Anyhow, it is what it is. The Nigerian novelist Chinua Achebe died this week at age 82. I have not read his work, but the Times obit made me think I might like it. It quoted Nadine Gordimer as saying he was “a writer who has no illusions but is not disillusioned.” A good way to be.
I was also happy that Dr. M cleared me to resume exercising, though he suggested I wait another week before my next killer spin class. So early Friday morning, my usual spinning day, I happily did a functional fitness routine and a half hour on the escalator stairs. The stairs are a relatively new machine at O2 Fitness, and they are remarkably effective at pushing up your heart rate. As usual, while sweating away I listened to some opera (the incredible second act of Mozart’s Marriage of Figaro) with my MP3 device and read on my tablet device.

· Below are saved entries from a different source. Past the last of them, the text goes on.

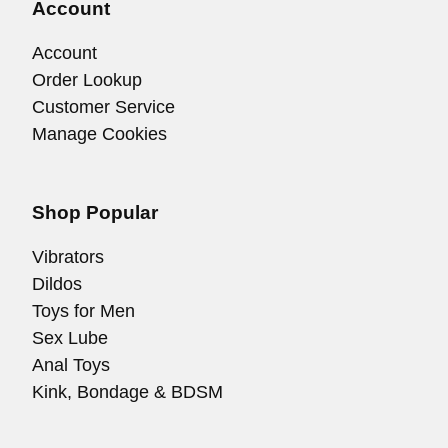
Account
Account
Order Lookup
Customer Service
Manage Cookies
Shop Popular
Vibrators
Dildos
Toys for Men
Sex Lube
Anal Toys
Kink, Bondage & BDSM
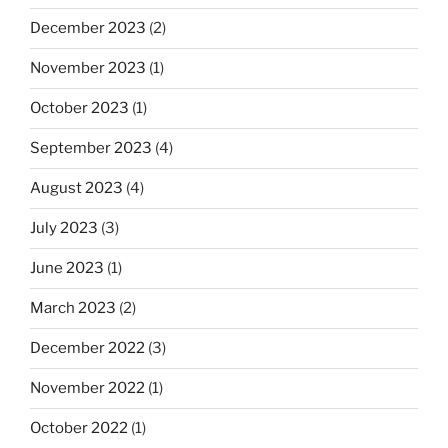
December 2023
(2)
November 2023
(1)
October 2023
(1)
September 2023
(4)
August 2023
(4)
July 2023
(3)
June 2023
(1)
March 2023
(2)
December 2022
(3)
November 2022
(1)
October 2022
(1)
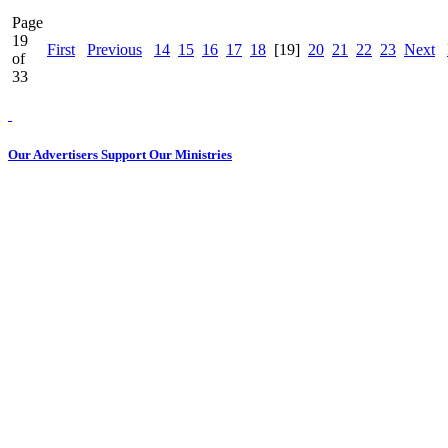
Page
19
First
Previous
14
15
16
17
18
[19]
20
21
22
23
Next
of
33
Our Advertisers Support Our Ministries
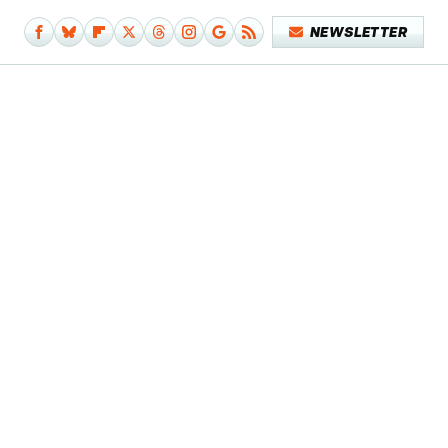
NEWSLETTER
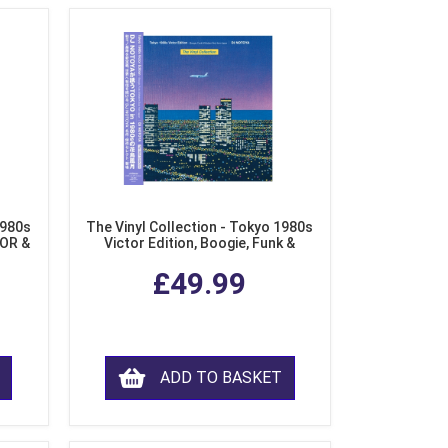
1980s
The Vinyl Collection - Tokyo 1980s
AOR &
Victor Edition, Boogie, Funk &
l)
Modern Soul from Japan (Clear
£49.99
Purple LP Vinyl)
ADD TO BASKET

I reread some on the ideas of Jonathan Haidt in The Righteous Mind: Why Good People Are Divided by Religion and Politics, whose name is pronounced “Hite,” as I learned this week when I heard him give a lecture at Duke. My earlier thoughts on Haidt’s theory are here, but I’m still processing his big ideas, which point dramatically away from traditional political theory and its reliance on rationality. His TED talk on the differences in ethical systems between liberals and conservatives is a nice introduction to his theory.
As Haidt observes in the TED talk, there are two types of people: those who like new ideas and experiences and those who prefer the safe and familiar. He notes that the latter are the people who like to eat at Applebee’s.
On Thursday Sally and I tried for the second time to eat at a new restaurant in our neighborhood, Dos Taquitos, and again failed. The place was cheerily hopping but the wait time was too long for us, so we went down Glenwood Avenue to the uncrowded Blue Mango for some Indian food. We had a delicious meal featuring masaledar allo gobhi (cauliflaur and potatos) and eggplant bhartha. We couldn’t finish it, and I asked for a take-home box, which I carefully prepared and then accidentally left on the table. Darn!
For more new musical ideas, I had a piano lesson with Olga on Saturday morning. It was invigorating! I played Liszt’s Liebestraum (Dream of Love) No. 3, a famously beautiful piece (here played wonderfully by Evgeny Kissin). She gave me a massive compliment, and I quote: “Wow!” She thought I’d vastly improved, and was getting a richer sound. But of course, it can always be better. We worked on getting a more stable connection between the body and the instrument, including not just the fingers, but also the back and the core. She showed me on a type of touch involving a very relaxed hand with mostly arm movement. She also gave me some new ideas on pedaling, including using a slow, slightly delayed release. As she noted, it makes magic.